(Stored items)
☆ ☆ ☆

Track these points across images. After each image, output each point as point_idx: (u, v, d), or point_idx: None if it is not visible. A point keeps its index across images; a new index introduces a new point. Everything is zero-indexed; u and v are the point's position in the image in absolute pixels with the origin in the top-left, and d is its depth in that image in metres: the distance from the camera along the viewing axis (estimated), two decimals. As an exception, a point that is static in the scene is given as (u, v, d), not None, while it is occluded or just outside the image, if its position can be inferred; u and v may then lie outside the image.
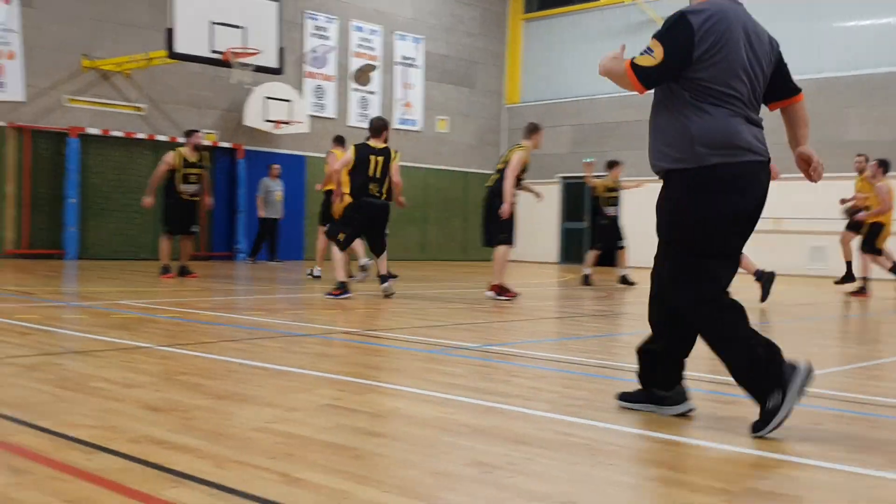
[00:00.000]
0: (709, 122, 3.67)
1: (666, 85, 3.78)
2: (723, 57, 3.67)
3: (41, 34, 17.08)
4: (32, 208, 17.06)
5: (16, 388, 4.17)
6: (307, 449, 3.19)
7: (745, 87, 3.75)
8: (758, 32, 3.85)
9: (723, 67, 3.67)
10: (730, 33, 3.69)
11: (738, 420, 3.91)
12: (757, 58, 3.80)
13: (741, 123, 3.73)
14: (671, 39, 3.69)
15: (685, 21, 3.69)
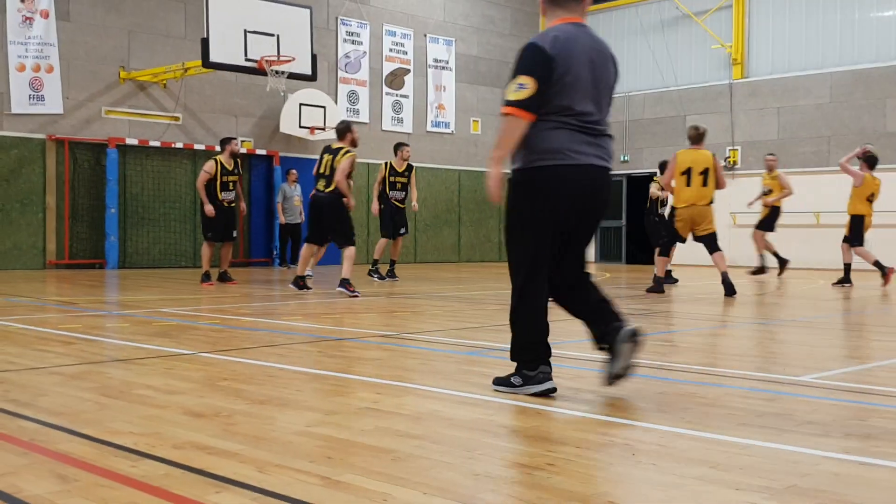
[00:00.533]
0: (537, 132, 4.22)
1: None
2: (571, 77, 4.18)
3: (78, 47, 17.33)
4: (73, 219, 17.31)
5: (60, 396, 4.24)
6: (347, 452, 3.21)
7: (588, 103, 4.26)
8: (601, 52, 4.35)
9: (568, 86, 4.18)
10: (575, 56, 4.20)
11: (779, 417, 3.88)
12: (600, 75, 4.30)
13: (563, 132, 4.23)
14: (535, 67, 4.16)
15: (539, 48, 4.19)
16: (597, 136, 4.33)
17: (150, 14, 18.20)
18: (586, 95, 4.24)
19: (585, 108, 4.26)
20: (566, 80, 4.17)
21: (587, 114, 4.27)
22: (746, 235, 21.37)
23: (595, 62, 4.28)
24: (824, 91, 20.39)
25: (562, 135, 4.23)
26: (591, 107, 4.28)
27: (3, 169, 16.48)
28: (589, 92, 4.26)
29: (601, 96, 4.34)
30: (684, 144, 22.31)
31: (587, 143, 4.28)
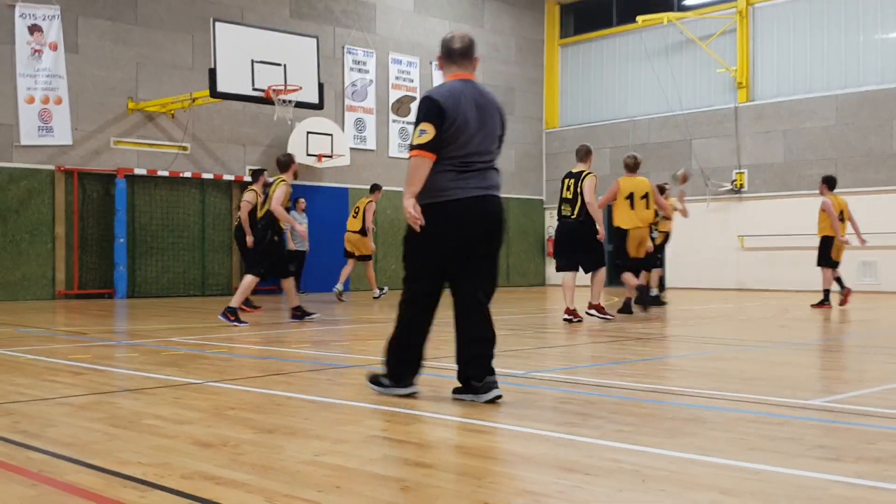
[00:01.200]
0: (431, 175, 4.92)
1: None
2: (457, 125, 4.90)
3: (86, 79, 17.47)
4: (82, 249, 17.37)
5: (69, 427, 4.24)
6: (356, 481, 3.20)
7: (474, 146, 4.96)
8: (488, 103, 5.08)
9: (456, 132, 4.91)
10: (462, 107, 4.93)
11: (789, 441, 3.86)
12: (486, 122, 5.02)
13: (450, 173, 4.93)
14: (432, 116, 4.91)
15: (435, 101, 4.94)
16: (481, 171, 5.00)
17: (157, 45, 18.35)
18: (472, 140, 4.95)
19: (471, 150, 4.96)
20: (455, 128, 4.90)
21: (472, 154, 4.97)
22: (754, 258, 21.37)
23: (481, 111, 5.00)
24: (830, 113, 20.41)
25: (448, 175, 4.92)
26: (476, 149, 4.97)
27: (13, 200, 16.57)
28: (475, 137, 4.96)
29: (488, 141, 5.05)
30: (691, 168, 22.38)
31: (472, 178, 4.96)
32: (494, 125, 5.10)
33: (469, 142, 4.95)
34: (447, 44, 5.18)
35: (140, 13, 18.15)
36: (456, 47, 5.14)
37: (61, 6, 17.06)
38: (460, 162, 4.94)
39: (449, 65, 5.17)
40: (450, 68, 5.17)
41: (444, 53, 5.19)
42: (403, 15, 22.47)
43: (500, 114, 5.17)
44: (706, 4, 22.93)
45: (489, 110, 5.08)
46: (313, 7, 20.77)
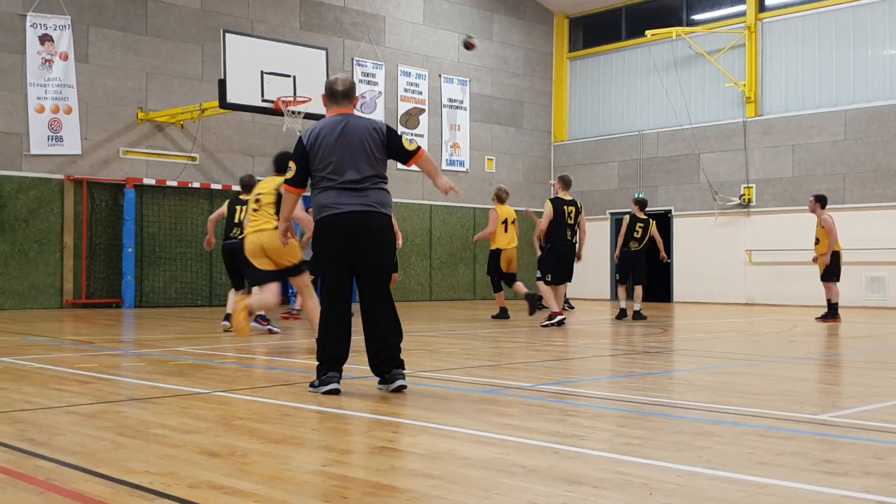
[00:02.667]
0: (316, 195, 5.80)
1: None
2: (320, 155, 5.75)
3: (97, 89, 17.56)
4: (90, 258, 17.42)
5: (77, 435, 4.25)
6: (363, 492, 3.20)
7: (348, 172, 5.72)
8: (356, 127, 5.80)
9: (320, 160, 5.75)
10: (325, 139, 5.74)
11: (796, 456, 3.85)
12: (352, 146, 5.75)
13: (331, 192, 5.73)
14: (296, 156, 5.87)
15: (301, 141, 5.86)
16: (359, 192, 5.72)
17: (167, 56, 18.44)
18: (343, 166, 5.71)
19: (345, 176, 5.71)
20: (324, 159, 5.72)
21: (347, 179, 5.71)
22: (763, 273, 21.33)
23: (351, 140, 5.74)
24: (839, 128, 20.40)
25: (329, 194, 5.73)
26: (351, 174, 5.71)
27: (22, 209, 16.64)
28: (345, 163, 5.71)
29: (358, 162, 5.74)
30: (698, 183, 22.38)
31: (350, 196, 5.70)
32: (375, 146, 5.81)
33: (340, 169, 5.71)
34: (331, 86, 5.92)
35: (151, 24, 18.24)
36: (339, 89, 5.90)
37: (72, 16, 17.16)
38: (338, 184, 5.72)
39: (331, 104, 5.95)
40: (330, 107, 5.96)
41: (328, 94, 5.93)
42: (413, 27, 22.54)
43: (379, 135, 5.85)
44: (715, 19, 22.96)
45: (363, 137, 5.80)
46: (323, 19, 20.85)
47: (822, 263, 14.22)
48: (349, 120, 5.86)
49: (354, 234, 5.71)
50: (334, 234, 5.72)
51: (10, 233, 16.53)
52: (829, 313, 14.09)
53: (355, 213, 5.70)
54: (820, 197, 14.42)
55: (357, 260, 5.75)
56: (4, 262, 16.44)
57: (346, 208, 5.70)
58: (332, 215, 5.70)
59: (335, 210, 5.70)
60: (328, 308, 5.75)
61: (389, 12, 22.11)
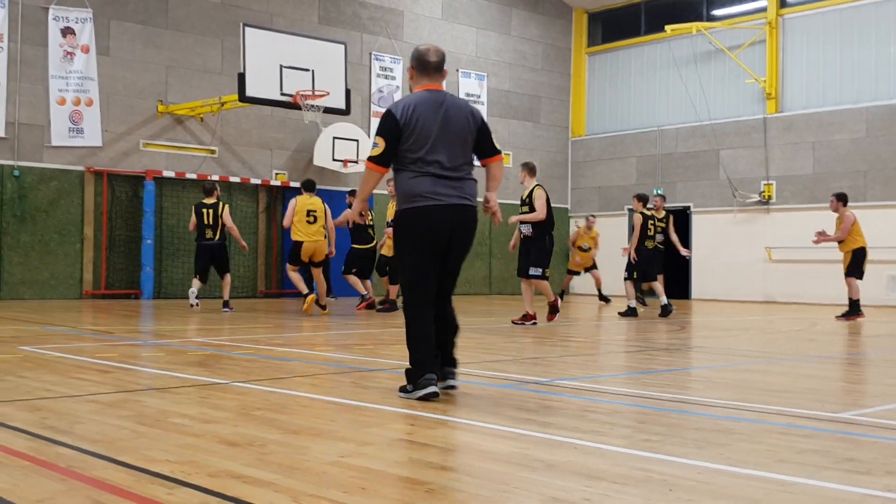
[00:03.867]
0: (406, 180, 5.22)
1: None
2: (416, 134, 5.15)
3: (117, 81, 17.64)
4: (109, 250, 17.51)
5: (97, 424, 4.27)
6: (380, 483, 3.20)
7: (440, 154, 5.19)
8: (456, 108, 5.30)
9: (414, 140, 5.16)
10: (423, 117, 5.16)
11: (818, 454, 3.82)
12: (448, 129, 5.21)
13: (426, 179, 5.18)
14: (385, 130, 5.18)
15: (391, 115, 5.20)
16: (455, 182, 5.24)
17: (187, 49, 18.49)
18: (440, 150, 5.18)
19: (437, 159, 5.18)
20: (419, 139, 5.16)
21: (445, 166, 5.20)
22: (782, 270, 21.20)
23: (453, 122, 5.22)
24: (860, 126, 20.25)
25: (424, 181, 5.17)
26: (443, 157, 5.19)
27: (43, 200, 16.74)
28: (443, 146, 5.19)
29: (455, 147, 5.24)
30: (717, 179, 22.27)
31: (447, 185, 5.20)
32: (465, 132, 5.30)
33: (434, 152, 5.18)
34: (422, 56, 5.37)
35: (171, 17, 18.31)
36: (432, 60, 5.38)
37: (94, 9, 17.24)
38: (433, 170, 5.19)
39: (419, 77, 5.40)
40: (419, 80, 5.40)
41: (418, 65, 5.39)
42: (431, 22, 22.52)
43: (473, 117, 5.36)
44: (736, 14, 22.83)
45: (458, 117, 5.29)
46: (342, 13, 20.86)
47: (845, 261, 14.13)
48: (448, 98, 5.35)
49: (451, 230, 5.25)
50: (431, 228, 5.20)
51: (31, 223, 16.63)
52: (850, 311, 14.00)
53: (454, 207, 5.23)
54: (841, 195, 14.34)
55: (445, 256, 5.31)
56: (25, 252, 16.55)
57: (445, 200, 5.20)
58: (431, 207, 5.17)
59: (434, 201, 5.18)
60: (419, 306, 5.24)
61: (408, 7, 22.10)
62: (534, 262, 11.68)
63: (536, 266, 11.68)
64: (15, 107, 16.53)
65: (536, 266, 11.68)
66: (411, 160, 5.19)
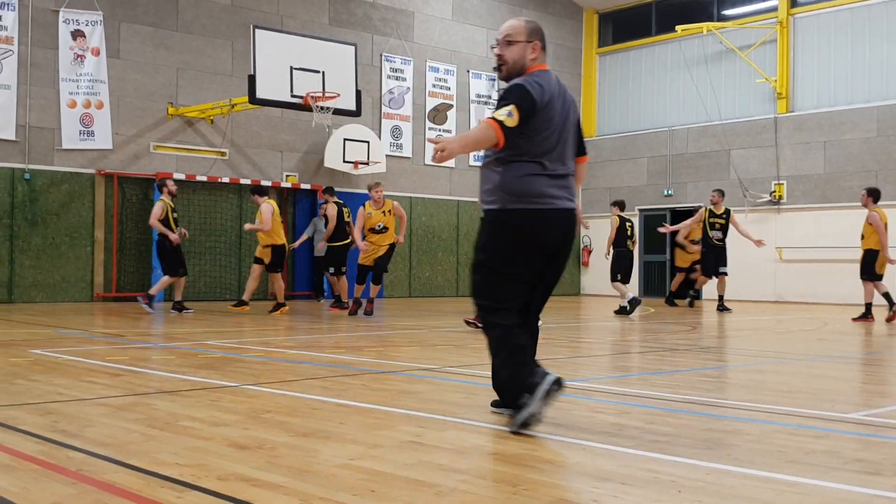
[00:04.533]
0: (520, 176, 4.44)
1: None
2: (545, 122, 4.43)
3: (127, 84, 17.70)
4: (120, 252, 17.57)
5: (107, 427, 4.29)
6: (390, 485, 3.21)
7: (559, 148, 4.52)
8: (567, 99, 4.60)
9: (542, 130, 4.43)
10: (552, 104, 4.47)
11: (827, 454, 3.81)
12: (568, 121, 4.57)
13: (543, 178, 4.46)
14: (524, 104, 4.37)
15: (527, 93, 4.40)
16: (563, 178, 4.56)
17: (197, 52, 18.55)
18: (557, 142, 4.52)
19: (555, 154, 4.51)
20: (543, 127, 4.44)
21: (557, 159, 4.53)
22: (793, 271, 21.13)
23: (565, 107, 4.56)
24: (871, 125, 20.16)
25: (539, 181, 4.46)
26: (559, 152, 4.53)
27: (54, 203, 16.81)
28: (558, 138, 4.52)
29: (569, 140, 4.61)
30: (728, 179, 22.21)
31: (559, 186, 4.52)
32: (575, 122, 4.69)
33: (555, 147, 4.50)
34: (542, 31, 4.65)
35: (181, 19, 18.36)
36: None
37: (104, 12, 17.30)
38: (549, 167, 4.49)
39: (542, 53, 4.62)
40: (540, 57, 4.61)
41: (542, 40, 4.63)
42: (441, 23, 22.54)
43: (575, 113, 4.72)
44: (746, 14, 22.77)
45: (570, 106, 4.64)
46: (352, 15, 20.89)
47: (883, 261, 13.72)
48: (562, 84, 4.65)
49: (561, 241, 4.58)
50: (542, 235, 4.49)
51: (42, 226, 16.71)
52: (864, 313, 13.74)
53: (567, 213, 4.56)
54: (872, 190, 13.93)
55: (545, 268, 4.61)
56: (36, 255, 16.62)
57: (560, 204, 4.52)
58: (547, 211, 4.47)
59: (551, 204, 4.48)
60: (505, 316, 4.49)
61: (418, 8, 22.11)
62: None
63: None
64: (25, 110, 16.60)
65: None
66: (532, 153, 4.45)
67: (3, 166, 16.43)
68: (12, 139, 16.46)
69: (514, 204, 4.43)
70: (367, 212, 13.63)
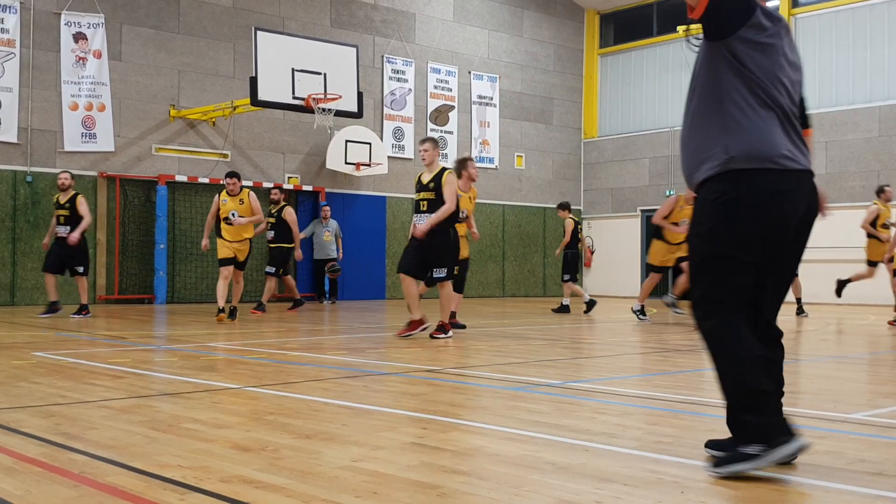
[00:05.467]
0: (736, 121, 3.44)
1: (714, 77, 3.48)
2: (769, 48, 3.42)
3: (129, 86, 17.71)
4: (123, 255, 17.58)
5: (110, 429, 4.29)
6: (393, 487, 3.20)
7: (788, 90, 3.49)
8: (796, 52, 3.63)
9: (766, 59, 3.42)
10: (778, 29, 3.48)
11: (830, 455, 3.80)
12: (796, 68, 3.58)
13: (776, 128, 3.44)
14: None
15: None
16: (799, 136, 3.52)
17: (199, 54, 18.56)
18: (785, 85, 3.47)
19: (786, 102, 3.46)
20: (768, 55, 3.42)
21: (791, 109, 3.49)
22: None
23: (793, 51, 3.57)
24: (873, 125, 20.15)
25: (776, 132, 3.40)
26: (793, 98, 3.52)
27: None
28: (788, 80, 3.49)
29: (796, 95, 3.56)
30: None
31: (800, 143, 3.49)
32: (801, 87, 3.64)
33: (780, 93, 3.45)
34: None
35: (183, 22, 18.38)
36: None
37: (106, 14, 17.32)
38: (782, 110, 3.45)
39: None
40: None
41: None
42: (443, 24, 22.54)
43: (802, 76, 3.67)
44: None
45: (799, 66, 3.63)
46: (353, 16, 20.90)
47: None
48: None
49: (804, 214, 3.50)
50: (787, 206, 3.42)
51: (44, 229, 16.69)
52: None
53: (810, 177, 3.52)
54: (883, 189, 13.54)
55: (785, 249, 3.51)
56: (39, 258, 16.61)
57: (801, 164, 3.45)
58: (786, 173, 3.40)
59: (791, 163, 3.41)
60: (732, 314, 3.50)
61: (419, 9, 22.12)
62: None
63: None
64: (27, 112, 16.62)
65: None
66: (756, 89, 3.40)
67: (5, 169, 16.44)
68: (14, 142, 16.48)
69: (741, 164, 3.40)
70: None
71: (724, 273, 3.45)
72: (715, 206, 3.43)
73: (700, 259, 3.53)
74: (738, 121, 3.41)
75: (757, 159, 3.37)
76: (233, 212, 12.37)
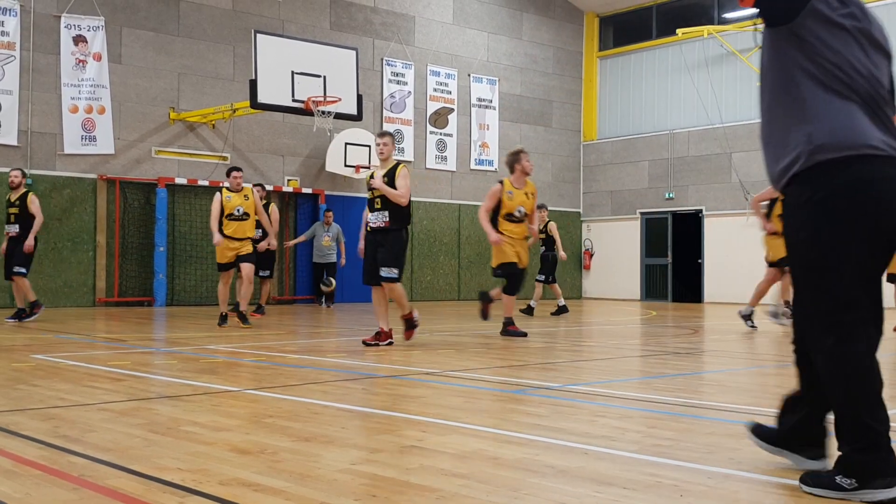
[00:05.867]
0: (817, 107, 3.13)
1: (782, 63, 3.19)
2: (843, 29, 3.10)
3: (129, 89, 17.72)
4: (122, 257, 17.58)
5: (109, 432, 4.29)
6: (392, 490, 3.20)
7: (865, 83, 3.12)
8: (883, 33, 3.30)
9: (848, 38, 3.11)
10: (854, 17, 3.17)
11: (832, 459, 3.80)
12: (884, 49, 3.24)
13: (862, 114, 3.10)
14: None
15: None
16: (887, 114, 3.16)
17: (199, 56, 18.57)
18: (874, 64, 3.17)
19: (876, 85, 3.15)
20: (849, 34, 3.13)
21: (882, 93, 3.15)
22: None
23: (880, 30, 3.29)
24: None
25: (863, 120, 3.08)
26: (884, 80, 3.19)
27: (56, 208, 16.82)
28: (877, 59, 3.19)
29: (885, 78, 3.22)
30: (729, 182, 22.19)
31: (890, 124, 3.14)
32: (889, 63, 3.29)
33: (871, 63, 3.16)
34: None
35: (183, 24, 18.39)
36: None
37: (105, 17, 17.33)
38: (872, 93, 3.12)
39: None
40: None
41: None
42: (442, 27, 22.56)
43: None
44: (747, 17, 22.76)
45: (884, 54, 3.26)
46: (353, 19, 20.91)
47: None
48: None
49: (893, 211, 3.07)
50: (883, 195, 3.04)
51: (44, 231, 16.67)
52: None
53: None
54: None
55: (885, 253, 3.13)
56: (38, 260, 16.58)
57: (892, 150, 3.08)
58: (883, 159, 3.06)
59: (885, 150, 3.07)
60: (853, 330, 3.09)
61: (419, 12, 22.14)
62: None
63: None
64: (27, 115, 16.63)
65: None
66: (830, 75, 3.09)
67: (5, 171, 16.44)
68: (14, 144, 16.49)
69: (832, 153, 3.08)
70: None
71: (833, 285, 3.08)
72: (808, 209, 3.09)
73: (803, 270, 3.18)
74: (816, 108, 3.10)
75: (846, 147, 3.03)
76: (238, 207, 12.22)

☆ ☆ ☆

From the line with "18: (874, 64, 3.17)" to the final line of the entries above, return every line exactly as written.

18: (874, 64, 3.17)
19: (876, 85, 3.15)
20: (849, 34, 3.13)
21: (882, 93, 3.15)
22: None
23: (880, 30, 3.29)
24: None
25: (863, 120, 3.08)
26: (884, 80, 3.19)
27: (56, 208, 16.82)
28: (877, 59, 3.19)
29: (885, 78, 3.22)
30: (729, 182, 22.19)
31: (890, 124, 3.14)
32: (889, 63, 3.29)
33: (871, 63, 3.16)
34: None
35: (183, 24, 18.39)
36: None
37: (105, 17, 17.33)
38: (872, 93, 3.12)
39: None
40: None
41: None
42: (442, 27, 22.56)
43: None
44: (747, 17, 22.76)
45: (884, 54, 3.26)
46: (353, 19, 20.91)
47: None
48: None
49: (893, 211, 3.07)
50: (883, 195, 3.04)
51: (44, 231, 16.67)
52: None
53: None
54: None
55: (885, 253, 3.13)
56: (38, 260, 16.58)
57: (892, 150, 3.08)
58: (883, 159, 3.06)
59: (885, 150, 3.07)
60: (853, 330, 3.09)
61: (419, 12, 22.14)
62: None
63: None
64: (27, 115, 16.63)
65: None
66: (830, 75, 3.09)
67: (5, 171, 16.44)
68: (14, 144, 16.49)
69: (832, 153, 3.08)
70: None
71: (833, 285, 3.08)
72: (808, 209, 3.09)
73: (803, 270, 3.18)
74: (816, 108, 3.10)
75: (846, 147, 3.03)
76: (238, 207, 12.22)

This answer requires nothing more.